**Text excerpt:**
■ ■ ■ ■ ■ ■ ■

Courtesy of Nicholas Murray, director of beverage and food, Renaissance Hotels, Toledo, OH
Native to Sicily, the Nero d’Avola grape produces wines with a dark, robust character. It’s the right choice for this variation on the New York Sour. A float of the full-bodied red wine adds acidity and a striking ruby hue.
- 2 ounces Bulleit Rye Whiskey
- ¼ ounce orange liqueur
- 1 ounce simple syrup
- 1 ounce lemon juice
- 1 ounce Nero d’Avola
- Brandied cherry, for garnish
In cocktail shaker filled with ice, combine first four ingredients. Shake well, and strain into rocks glass over fresh ice. Gently pour Nero d’Avola over back side of spoon to float atop drink. Garnish with brandied cherry.
Courtesy of McLain Hedges, beverage director, Morin, Denver
A complex take on the classic Dirty Martini, the surprise ingredient here is an orange wine from Umbria, a mix of Grechetto, Malvasia, Chardonnay and Sauvignon Blanc. “The wine itself is beautifully aromatic, structured, briny and a bit funky,” says Hedges. It lends depth and aromatics to the finished cocktail. “Picture sitting on the Mediterranean, snacking on sardines and olives and knocking back a few of these as an afternoon retreat,” he says.

■ ■ ■ ■ ■ ■ ■

**Information supplied:**

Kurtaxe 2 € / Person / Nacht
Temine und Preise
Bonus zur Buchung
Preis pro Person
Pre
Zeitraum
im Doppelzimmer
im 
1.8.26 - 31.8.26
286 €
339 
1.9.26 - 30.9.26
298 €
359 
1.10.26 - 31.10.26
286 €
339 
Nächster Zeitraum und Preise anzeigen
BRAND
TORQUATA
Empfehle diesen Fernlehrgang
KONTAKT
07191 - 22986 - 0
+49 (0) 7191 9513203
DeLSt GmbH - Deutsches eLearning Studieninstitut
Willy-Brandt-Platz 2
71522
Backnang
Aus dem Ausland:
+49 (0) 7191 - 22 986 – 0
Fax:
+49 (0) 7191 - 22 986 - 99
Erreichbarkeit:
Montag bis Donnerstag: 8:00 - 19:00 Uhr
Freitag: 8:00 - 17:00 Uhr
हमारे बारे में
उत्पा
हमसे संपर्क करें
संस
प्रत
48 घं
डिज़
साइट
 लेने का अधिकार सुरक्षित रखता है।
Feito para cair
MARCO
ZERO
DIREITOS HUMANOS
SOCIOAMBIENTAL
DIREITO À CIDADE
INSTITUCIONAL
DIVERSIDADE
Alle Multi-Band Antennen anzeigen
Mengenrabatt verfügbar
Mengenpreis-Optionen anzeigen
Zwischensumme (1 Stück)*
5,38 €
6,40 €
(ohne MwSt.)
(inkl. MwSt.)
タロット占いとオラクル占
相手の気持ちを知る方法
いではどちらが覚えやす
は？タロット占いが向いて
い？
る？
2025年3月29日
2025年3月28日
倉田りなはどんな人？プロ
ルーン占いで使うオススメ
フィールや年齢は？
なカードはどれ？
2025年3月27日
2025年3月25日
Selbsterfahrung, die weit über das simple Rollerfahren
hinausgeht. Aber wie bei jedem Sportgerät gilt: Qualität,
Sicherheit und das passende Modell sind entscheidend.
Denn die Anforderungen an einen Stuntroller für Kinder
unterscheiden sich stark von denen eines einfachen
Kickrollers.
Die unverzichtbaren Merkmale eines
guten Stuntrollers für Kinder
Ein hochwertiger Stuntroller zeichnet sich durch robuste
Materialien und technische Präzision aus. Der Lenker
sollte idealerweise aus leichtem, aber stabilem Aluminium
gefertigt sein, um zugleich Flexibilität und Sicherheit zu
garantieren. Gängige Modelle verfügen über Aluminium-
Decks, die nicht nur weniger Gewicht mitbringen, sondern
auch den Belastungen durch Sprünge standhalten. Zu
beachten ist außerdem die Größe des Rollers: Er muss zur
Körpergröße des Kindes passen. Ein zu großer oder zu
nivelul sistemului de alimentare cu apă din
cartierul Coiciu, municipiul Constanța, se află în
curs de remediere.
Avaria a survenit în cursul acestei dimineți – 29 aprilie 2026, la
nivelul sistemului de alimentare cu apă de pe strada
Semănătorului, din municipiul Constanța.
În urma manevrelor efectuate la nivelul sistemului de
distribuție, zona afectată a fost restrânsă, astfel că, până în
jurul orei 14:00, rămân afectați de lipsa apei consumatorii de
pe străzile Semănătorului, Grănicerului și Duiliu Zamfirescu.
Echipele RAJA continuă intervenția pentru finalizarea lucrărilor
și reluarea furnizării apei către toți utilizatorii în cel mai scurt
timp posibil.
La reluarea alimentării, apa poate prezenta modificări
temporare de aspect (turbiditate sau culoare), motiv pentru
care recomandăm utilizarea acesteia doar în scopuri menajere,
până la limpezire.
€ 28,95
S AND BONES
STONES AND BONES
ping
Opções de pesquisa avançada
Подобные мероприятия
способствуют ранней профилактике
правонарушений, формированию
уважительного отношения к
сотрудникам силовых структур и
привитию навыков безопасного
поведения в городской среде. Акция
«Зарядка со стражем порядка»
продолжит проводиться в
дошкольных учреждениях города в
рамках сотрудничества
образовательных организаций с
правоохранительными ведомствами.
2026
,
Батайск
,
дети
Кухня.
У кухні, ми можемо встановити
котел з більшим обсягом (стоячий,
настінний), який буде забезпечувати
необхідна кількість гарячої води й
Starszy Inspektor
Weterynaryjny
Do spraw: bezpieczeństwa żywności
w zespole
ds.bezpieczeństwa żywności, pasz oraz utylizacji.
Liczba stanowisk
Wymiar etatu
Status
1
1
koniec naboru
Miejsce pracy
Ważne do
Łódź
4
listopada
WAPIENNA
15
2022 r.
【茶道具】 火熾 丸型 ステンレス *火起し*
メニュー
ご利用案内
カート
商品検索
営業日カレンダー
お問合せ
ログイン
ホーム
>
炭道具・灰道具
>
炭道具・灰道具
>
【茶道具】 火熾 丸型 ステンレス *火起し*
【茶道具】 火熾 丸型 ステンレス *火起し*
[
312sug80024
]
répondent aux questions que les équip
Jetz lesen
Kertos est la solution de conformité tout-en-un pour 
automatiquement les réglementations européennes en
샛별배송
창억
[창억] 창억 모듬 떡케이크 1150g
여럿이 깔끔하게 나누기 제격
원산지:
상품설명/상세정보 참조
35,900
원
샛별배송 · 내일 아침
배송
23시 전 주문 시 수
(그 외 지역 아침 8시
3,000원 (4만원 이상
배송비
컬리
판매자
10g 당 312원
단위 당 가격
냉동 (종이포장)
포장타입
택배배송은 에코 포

■ ■ ■ ■ ■ ■ ■

**Work request 1:** According to the cocktail recipe text, what does the float of Nero d'Avola add to the New York Sour variation?
**Work request 2:** Rewrite the cocktail recipe text from "Courtesy of Nicholas" up to and including "striking ruby hue.", swapping "robust" for "bold".
**Work request 3:** Continue the cocktail recipe text from where it stops.

**Answer box 1:** It adds acidity and a striking ruby hue.

**Answer box 2:**
Courtesy of Nicholas Murray, director of beverage and food, Renaissance Hotels, Toledo, OH
Native to Sicily, the Nero d’Avola grape produces wines with a dark, bold character. It’s the right choice for this variation on the New York Sour. A float of the full-bodied red wine adds acidity and a striking ruby hue.

**Answer box 3:**
- 1½ ounces Hendricks Gin
- 1 ounce Paolo Bea Santa Chiara
- ¼ ounce olive brine
- 4 dashes blanc rhum agricole
- 2 dashes orange bitters
- Pickles and pickled vegetables, for garnish
Combine all ingredients except garnish in mixing glass filled with ice. Stir well, and strain into stemmed cocktail glass. Garnish with pickles and pickled vegetables.
Courtesy of George Hock, beverage director, i Trulli, New York City
This drink is adapted from an early 1900s classic that traditionally uses Sherry. Here, it showcases Vernaccia di Oristano, a white grape from the island of Sardinia that’s fortified and oxidized to yield a slightly savory sipper. The restaurant batches the cocktail in six-liter barrels, but the following recipe makes a single drink.
- Alpe Genepy Herbetet
- 1 ounce London dry gin
- 1 ounce Vernaccia di Oristano
- 1 ounce Cocchi Vermouth di Torino
- Lemon peel, for garnish
Spritz or rinse double Old Fashioned glass with genepy. In mixing glass filled with ice, stir remaining ingredients. Strain into prepared glass over large ice cube. Garnish with lemon peel.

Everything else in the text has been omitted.